In a sign that higher dividends are in the offing - which will lessen the government's burden from subsidizing consumers of petroleum products - Pakistan Telecommunication Company Limited (PTCL) last week announced its highest-ever payout for the fiscal year ended June 30.

PTCL said it would pay a dividend of Rs5 a share for the last fiscal year, more than the Rs4-Rs4.25 analysts were expecting, and higher than the Rs3.50 paid the previous year.

Since May, the government has cut the petroleum development levy - a key tax on the sale of petroleum products like gasoline and diesel, borne by local consumers - to zero from 6pc-30pc, to avoid worsening of the inflation situation.

Inflation, which hit a six-year high at 9.33pc in July, has been a major threat to Pakistan's nascent economic recovery. Analysts have said inflation could reach 6pc-7pc this fiscal year, higher than the government's 5pc forecast.

For the current fiscal year that began July 1, the government was expecting revenue around Rs47 billion from the petroleum development levy - or 6pc of its total revenue collection. Instead, it has had zero revenue for the fiscal first quarter Sept 30 as a result of absorbing the levy.

"We know exactly the cost of providing this subsidy and how to fill that gap," Ashfaque H. Khan, Economic Adviser to Pakistan's Ministry of Finance and head of the debt management division told Dow Jones Newswires.

"Corporate revenues may be one source to fill this gap," he added. "PTCL's (unusually high) dividend gives a clear signal that the government wants to offset losses they're incurring (from absorbing the levy)," said Mohammed Sohail, research head at Investcap Securities.

PTCL, which is 88pc government owned, is the second-largest listed company on the Karachi Stock Exchange. The government will likely receive Rs6.5 billion more in dividend payouts from PTCL for the last fiscal year than the Rs16 billion it was expecting.

Another state-owned company announced generous dividend payouts last week. Gas distributor Sui Southern Gas Co. said it would pay a dividend of Rs1.50 a share for the year ended June 30 - more than its earning per share of Rs1.49 for the same year, though less than the Rs1.80 dividend it paid the previous year.

Meanwhile, a senior executive at Pakistan Oil & Gas Development Co. - the country's largest exploration concern and the biggest company on the KSE in terms of market capitalization - said OGDC is benefiting from strong oil prices and its dividend policy may well reflect the higher profits to come.

Najam Hyder, Managing Director of OGDC, said: "I would say the dividend is the owner's prerogative. In our case, 95pc of the company is owned by the government."
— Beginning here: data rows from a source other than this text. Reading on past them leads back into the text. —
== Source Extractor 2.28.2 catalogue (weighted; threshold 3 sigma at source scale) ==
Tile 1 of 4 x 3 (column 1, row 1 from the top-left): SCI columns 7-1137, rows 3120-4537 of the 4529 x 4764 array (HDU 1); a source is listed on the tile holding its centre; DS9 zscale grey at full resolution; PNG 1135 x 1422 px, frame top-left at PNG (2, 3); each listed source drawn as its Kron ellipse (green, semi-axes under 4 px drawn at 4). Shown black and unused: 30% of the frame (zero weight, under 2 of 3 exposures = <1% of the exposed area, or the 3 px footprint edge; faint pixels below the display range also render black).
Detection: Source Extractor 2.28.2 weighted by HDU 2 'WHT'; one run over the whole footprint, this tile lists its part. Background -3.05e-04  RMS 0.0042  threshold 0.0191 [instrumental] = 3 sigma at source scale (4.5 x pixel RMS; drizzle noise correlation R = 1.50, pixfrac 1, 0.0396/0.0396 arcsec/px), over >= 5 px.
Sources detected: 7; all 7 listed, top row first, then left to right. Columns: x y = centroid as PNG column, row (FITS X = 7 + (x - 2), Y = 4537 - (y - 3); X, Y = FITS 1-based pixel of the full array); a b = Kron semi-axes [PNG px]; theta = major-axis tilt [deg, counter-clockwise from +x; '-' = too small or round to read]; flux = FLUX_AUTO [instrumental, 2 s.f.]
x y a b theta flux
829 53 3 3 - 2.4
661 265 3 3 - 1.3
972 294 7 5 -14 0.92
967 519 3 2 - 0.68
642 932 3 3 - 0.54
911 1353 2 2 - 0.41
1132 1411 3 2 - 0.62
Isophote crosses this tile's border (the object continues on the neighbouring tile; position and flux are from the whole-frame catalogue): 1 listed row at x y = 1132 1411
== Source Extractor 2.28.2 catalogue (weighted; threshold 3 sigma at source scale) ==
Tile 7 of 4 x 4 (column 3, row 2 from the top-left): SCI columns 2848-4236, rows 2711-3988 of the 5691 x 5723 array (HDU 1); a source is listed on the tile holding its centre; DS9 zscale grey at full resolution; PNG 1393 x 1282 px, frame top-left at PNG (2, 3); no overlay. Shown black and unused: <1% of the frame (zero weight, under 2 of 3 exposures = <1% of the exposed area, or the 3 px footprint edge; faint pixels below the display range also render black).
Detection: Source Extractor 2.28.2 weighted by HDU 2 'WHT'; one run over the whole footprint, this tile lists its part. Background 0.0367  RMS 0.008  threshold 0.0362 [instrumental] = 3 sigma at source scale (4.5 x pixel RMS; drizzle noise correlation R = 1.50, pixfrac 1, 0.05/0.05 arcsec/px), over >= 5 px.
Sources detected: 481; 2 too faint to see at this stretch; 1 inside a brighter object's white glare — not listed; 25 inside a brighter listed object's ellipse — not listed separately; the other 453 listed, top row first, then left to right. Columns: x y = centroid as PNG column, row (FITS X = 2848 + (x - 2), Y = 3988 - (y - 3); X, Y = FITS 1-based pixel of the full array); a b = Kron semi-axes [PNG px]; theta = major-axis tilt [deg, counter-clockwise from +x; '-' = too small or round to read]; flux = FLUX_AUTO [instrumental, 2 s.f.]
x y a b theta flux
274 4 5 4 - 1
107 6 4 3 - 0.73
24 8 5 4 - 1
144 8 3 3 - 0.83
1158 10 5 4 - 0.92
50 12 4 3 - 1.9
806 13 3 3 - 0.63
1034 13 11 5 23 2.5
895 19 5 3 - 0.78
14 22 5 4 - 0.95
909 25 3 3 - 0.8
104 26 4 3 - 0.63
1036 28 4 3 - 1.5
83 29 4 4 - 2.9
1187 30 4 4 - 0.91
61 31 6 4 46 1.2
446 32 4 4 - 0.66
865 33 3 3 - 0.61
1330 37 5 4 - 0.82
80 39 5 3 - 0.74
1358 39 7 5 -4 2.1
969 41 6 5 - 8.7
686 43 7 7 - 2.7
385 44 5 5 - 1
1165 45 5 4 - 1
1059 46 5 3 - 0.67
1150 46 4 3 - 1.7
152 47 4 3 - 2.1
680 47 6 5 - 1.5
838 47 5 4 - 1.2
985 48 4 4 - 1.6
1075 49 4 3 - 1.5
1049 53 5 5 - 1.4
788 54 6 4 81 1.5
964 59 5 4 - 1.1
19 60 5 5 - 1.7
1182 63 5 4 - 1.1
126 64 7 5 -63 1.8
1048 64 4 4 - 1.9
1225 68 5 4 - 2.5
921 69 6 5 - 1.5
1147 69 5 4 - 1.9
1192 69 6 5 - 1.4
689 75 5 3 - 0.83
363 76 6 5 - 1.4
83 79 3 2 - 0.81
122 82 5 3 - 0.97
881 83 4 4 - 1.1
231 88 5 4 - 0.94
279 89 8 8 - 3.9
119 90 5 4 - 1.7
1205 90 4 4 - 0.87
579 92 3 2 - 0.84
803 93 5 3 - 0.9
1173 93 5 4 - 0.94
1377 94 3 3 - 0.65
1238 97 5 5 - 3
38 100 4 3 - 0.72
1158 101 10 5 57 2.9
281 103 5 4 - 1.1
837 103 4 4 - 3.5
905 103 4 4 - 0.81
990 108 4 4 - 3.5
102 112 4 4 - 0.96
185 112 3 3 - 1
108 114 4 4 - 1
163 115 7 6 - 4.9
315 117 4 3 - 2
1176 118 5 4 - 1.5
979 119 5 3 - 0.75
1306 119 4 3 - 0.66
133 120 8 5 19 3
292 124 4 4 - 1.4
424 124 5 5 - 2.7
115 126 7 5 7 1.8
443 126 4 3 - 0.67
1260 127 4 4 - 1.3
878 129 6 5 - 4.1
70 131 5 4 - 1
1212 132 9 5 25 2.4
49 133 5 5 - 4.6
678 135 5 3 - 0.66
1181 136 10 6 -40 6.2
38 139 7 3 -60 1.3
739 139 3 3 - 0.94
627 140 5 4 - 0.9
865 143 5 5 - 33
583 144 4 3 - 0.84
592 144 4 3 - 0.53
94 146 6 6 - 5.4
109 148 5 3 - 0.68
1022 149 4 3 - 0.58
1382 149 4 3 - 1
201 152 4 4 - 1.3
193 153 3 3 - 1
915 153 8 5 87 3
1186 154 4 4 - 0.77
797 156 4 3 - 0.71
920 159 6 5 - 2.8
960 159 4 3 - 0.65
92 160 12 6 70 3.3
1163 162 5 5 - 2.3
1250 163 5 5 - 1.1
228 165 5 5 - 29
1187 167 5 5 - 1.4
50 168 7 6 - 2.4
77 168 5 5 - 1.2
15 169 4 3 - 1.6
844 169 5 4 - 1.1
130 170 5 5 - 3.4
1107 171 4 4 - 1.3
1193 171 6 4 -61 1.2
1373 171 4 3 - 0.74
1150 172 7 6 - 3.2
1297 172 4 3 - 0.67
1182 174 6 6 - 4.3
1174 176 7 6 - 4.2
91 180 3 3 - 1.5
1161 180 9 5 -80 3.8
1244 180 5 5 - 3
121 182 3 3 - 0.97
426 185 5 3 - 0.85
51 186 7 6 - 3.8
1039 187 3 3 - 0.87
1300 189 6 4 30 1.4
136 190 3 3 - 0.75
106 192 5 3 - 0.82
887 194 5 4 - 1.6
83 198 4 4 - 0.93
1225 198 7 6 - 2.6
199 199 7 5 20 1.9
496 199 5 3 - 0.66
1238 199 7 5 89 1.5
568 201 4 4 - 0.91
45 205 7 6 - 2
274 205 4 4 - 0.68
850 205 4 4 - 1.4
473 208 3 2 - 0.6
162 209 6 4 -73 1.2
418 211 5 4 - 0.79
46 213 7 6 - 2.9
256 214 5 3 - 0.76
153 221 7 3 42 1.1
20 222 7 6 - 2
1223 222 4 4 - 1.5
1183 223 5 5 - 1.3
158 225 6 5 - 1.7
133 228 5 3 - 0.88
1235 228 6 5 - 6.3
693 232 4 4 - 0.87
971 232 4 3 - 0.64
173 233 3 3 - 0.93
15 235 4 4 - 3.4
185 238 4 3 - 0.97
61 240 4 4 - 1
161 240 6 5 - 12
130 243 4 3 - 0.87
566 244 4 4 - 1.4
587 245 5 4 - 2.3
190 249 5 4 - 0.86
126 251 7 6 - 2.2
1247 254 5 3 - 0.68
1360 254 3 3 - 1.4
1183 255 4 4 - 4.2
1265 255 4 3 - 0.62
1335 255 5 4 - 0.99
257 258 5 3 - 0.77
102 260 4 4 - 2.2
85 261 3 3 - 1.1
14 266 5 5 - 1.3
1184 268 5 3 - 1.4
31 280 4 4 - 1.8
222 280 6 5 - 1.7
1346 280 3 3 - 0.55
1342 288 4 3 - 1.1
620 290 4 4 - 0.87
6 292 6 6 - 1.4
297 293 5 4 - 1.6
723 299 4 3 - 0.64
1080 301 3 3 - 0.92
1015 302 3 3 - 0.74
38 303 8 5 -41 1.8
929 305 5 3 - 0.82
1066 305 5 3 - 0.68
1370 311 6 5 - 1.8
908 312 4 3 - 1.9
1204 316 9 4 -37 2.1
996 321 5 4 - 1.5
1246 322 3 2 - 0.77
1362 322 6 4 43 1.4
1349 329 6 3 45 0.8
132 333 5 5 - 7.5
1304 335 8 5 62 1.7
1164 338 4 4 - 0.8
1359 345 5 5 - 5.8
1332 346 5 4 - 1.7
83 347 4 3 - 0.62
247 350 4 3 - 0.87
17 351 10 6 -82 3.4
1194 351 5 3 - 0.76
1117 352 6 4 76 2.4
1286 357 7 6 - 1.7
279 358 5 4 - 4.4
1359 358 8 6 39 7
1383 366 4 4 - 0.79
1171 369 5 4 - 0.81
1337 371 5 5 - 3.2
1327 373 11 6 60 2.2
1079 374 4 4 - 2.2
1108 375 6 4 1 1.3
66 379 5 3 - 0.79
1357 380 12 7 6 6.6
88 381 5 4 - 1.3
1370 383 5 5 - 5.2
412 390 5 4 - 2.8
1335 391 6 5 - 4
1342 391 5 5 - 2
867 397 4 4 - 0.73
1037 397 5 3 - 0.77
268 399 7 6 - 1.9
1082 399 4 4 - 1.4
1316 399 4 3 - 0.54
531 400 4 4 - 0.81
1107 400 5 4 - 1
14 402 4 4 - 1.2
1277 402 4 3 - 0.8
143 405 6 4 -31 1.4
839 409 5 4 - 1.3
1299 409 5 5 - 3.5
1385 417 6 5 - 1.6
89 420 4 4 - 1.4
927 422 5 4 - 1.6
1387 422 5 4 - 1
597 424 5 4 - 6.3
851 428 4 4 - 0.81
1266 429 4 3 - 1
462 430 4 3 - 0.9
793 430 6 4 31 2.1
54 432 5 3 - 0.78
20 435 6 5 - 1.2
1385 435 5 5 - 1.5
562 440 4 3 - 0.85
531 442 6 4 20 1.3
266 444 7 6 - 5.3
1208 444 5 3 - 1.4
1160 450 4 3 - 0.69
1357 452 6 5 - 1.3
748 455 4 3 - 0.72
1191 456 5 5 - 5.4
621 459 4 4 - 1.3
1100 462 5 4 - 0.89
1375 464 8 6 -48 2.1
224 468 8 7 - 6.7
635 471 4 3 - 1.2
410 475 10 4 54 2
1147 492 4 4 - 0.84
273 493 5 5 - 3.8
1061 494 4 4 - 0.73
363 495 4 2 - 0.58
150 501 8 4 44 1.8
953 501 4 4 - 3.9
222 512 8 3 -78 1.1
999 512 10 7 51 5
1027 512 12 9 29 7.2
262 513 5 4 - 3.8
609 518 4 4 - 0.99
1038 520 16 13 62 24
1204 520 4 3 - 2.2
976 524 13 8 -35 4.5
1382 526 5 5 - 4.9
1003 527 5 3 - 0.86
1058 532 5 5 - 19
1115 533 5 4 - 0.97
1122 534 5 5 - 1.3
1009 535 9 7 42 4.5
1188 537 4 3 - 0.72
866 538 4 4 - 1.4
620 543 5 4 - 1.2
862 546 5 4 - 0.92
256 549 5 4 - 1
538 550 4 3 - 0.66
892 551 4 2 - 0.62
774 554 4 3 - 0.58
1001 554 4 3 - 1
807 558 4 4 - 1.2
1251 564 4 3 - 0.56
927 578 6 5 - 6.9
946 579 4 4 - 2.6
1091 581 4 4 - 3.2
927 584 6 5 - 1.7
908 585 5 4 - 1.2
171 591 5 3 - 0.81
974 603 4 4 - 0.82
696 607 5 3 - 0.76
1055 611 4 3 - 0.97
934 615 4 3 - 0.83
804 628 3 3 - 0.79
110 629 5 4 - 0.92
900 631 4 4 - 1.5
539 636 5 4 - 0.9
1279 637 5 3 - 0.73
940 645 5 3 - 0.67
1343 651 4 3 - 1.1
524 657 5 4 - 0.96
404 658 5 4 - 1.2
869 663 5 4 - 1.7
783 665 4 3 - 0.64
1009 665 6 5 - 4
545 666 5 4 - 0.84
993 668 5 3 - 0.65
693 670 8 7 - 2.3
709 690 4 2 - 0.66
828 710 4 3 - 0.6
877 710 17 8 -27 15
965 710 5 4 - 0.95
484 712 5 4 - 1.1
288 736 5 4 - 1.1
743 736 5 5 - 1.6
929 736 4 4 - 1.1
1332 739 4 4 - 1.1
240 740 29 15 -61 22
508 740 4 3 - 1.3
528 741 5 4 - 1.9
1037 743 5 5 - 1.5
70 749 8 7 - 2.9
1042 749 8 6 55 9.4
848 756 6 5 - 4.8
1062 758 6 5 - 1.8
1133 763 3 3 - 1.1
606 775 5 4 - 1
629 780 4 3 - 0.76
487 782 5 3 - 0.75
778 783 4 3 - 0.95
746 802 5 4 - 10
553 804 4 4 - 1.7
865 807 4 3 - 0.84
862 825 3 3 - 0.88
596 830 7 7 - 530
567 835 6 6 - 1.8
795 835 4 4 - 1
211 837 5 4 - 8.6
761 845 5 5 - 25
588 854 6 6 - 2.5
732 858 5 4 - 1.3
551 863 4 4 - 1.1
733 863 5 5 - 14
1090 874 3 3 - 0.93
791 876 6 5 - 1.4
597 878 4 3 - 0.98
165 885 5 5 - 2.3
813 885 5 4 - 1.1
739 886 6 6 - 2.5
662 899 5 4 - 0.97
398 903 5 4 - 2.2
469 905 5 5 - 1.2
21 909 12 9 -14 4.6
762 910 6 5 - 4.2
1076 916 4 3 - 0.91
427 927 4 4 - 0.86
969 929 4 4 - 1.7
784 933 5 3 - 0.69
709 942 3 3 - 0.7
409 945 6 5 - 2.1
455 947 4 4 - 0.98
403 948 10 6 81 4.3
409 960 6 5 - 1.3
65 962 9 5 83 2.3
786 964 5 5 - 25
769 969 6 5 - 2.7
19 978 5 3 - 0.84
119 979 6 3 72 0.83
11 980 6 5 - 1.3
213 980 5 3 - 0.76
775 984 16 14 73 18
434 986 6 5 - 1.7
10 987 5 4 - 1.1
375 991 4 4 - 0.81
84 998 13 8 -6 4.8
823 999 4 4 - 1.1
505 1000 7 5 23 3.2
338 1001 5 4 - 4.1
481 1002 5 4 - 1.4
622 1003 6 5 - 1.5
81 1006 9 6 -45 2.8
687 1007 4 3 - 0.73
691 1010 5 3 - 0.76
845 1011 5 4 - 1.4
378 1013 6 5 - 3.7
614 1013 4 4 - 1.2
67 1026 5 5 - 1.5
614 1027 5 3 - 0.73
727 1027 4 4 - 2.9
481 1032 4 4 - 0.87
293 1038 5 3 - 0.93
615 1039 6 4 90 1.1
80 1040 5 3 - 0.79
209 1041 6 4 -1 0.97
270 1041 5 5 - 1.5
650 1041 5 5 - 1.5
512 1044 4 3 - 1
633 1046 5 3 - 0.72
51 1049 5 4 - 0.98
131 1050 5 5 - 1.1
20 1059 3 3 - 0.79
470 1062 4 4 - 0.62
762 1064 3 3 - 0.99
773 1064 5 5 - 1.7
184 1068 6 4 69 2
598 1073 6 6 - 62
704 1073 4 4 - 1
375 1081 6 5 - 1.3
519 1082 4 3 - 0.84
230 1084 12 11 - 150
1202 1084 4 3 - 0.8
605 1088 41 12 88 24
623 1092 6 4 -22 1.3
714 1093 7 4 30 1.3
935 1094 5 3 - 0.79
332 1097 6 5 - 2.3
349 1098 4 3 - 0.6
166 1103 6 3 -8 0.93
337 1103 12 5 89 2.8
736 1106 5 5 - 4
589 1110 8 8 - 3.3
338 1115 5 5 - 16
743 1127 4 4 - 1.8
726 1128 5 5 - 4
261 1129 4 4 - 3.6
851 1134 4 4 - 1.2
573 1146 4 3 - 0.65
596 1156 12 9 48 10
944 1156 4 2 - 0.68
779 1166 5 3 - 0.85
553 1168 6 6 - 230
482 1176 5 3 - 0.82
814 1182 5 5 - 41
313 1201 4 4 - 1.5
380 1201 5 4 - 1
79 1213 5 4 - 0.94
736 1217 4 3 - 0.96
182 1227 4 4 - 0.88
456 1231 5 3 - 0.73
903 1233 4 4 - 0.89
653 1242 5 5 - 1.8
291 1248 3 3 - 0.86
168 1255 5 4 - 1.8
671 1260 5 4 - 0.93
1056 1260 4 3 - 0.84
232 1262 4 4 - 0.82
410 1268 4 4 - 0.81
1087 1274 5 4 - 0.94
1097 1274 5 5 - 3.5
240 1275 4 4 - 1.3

Both PTCL and OGDC are heavyweights on the KSE 100-share index, and prospects of bigger dividend payouts by the companies could help sustain the market's recent gains, analysts say.

The index has risen 18pc for the year to date on improved corporate earnings, low interest rates and hopes of better ties with neighbouring India - but has shed 5.5pc since its all-time high of 5606 points in April to 5299.47 at Wednesday's close.

On the flip side, analysts say that higher dividend payments by state-run companies could also hurt their expansion plans. "If the company's underlying profitability is better, then I don't see any problem in this route.

However, these companies have strong capital expenditure programmes, which should primarily be financed by their own cash generation," said Sakib Sherani, chief economist at ABN Amro Bank in Pakistan.